- What is being asked
Where does the word "Information" show up in the records? Copy every line that holds it.

- Plain-text document sources
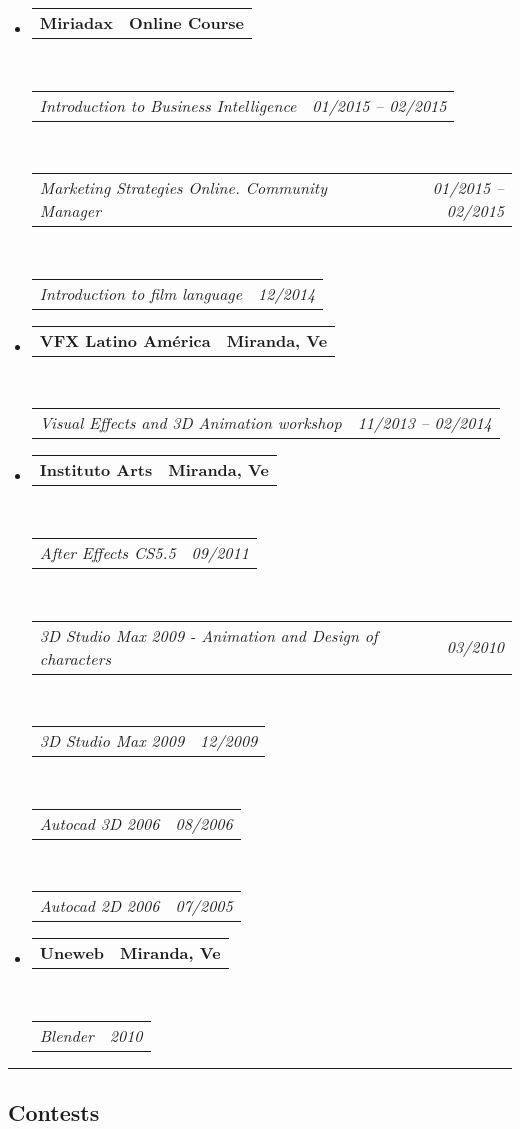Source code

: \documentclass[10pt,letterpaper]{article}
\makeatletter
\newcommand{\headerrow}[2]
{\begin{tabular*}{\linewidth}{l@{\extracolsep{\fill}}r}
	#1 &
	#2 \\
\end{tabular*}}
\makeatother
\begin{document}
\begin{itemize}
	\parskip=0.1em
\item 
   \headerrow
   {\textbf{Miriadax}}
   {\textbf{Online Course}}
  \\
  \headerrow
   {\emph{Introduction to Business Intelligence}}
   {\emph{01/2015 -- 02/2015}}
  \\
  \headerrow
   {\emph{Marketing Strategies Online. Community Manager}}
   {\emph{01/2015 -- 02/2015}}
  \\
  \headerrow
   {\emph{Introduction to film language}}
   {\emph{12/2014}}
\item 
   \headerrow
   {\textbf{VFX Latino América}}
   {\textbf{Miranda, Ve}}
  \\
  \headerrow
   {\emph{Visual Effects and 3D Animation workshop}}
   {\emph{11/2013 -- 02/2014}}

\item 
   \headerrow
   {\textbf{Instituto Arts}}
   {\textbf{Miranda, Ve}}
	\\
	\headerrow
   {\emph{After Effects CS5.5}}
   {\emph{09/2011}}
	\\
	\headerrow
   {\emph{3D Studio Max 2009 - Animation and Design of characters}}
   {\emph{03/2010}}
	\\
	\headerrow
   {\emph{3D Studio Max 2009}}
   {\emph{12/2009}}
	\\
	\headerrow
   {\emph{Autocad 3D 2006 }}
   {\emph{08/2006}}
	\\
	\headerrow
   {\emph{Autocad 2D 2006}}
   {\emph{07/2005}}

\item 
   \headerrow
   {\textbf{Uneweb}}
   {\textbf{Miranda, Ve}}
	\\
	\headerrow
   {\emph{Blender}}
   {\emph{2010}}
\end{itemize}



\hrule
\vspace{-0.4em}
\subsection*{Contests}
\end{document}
...
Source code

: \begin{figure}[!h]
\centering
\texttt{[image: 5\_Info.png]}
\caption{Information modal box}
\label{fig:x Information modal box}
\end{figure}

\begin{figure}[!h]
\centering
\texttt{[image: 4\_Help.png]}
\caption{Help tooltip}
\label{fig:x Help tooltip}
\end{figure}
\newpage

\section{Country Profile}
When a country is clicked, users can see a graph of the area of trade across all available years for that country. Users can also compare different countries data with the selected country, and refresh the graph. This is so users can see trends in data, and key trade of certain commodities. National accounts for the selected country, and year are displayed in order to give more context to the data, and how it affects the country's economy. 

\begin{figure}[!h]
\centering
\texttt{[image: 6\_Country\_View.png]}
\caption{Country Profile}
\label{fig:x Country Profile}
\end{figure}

- Answer to this exercise
\caption{Information modal box}
\label{fig:x Information modal box}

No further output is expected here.